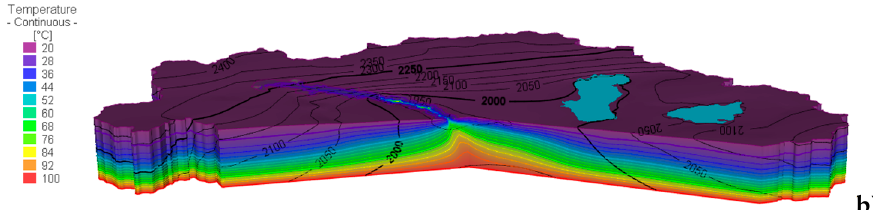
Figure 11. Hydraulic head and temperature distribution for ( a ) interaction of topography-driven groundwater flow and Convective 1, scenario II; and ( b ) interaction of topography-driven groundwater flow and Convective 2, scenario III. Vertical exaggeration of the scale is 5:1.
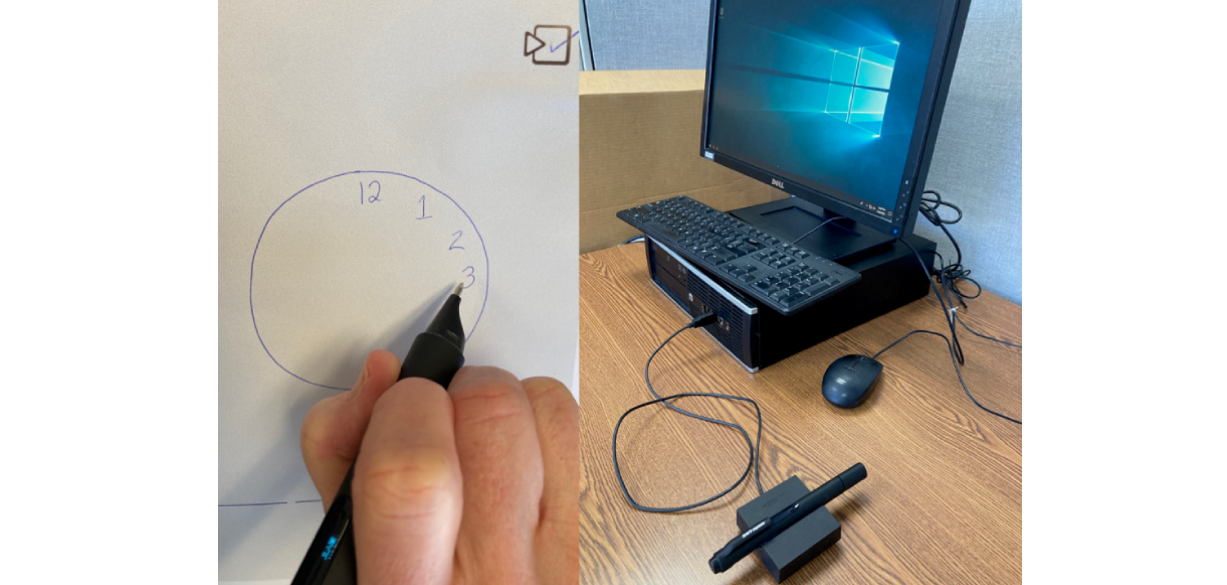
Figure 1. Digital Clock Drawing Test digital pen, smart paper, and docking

--

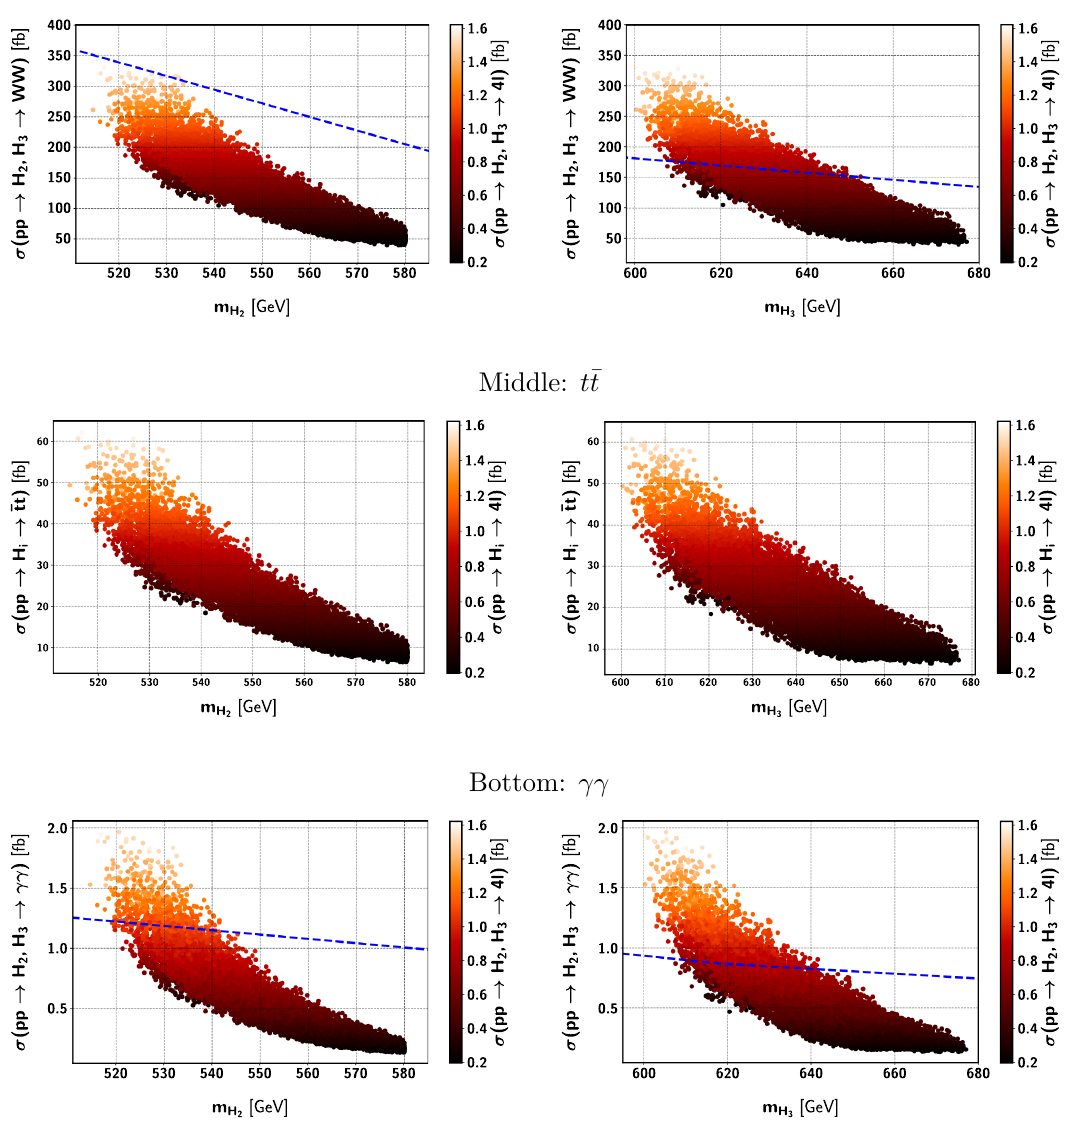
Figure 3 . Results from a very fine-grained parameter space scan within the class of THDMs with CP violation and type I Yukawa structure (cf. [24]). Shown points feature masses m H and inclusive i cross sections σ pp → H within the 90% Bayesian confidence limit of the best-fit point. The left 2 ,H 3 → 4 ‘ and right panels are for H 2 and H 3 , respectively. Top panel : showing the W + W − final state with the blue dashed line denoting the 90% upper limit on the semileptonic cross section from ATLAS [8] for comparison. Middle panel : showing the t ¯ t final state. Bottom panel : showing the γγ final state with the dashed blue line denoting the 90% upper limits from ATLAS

Problem statement: In the listing above, find the line containing "Figure 11. Hydraulic" and the line containing "Figure 1. Digital". Print those two lines and every line between them exactly, with no pictures.

Reply:
Figure 11. Hydraulic head and temperature distribution for ( a ) interaction of topography-driven groundwater flow and Convective 1, scenario II; and ( b ) interaction of topography-driven groundwater flow and Convective 2, scenario III. Vertical exaggeration of the scale is 5:1.
Figure 1. Digital Clock Drawing Test digital pen, smart paper, and docking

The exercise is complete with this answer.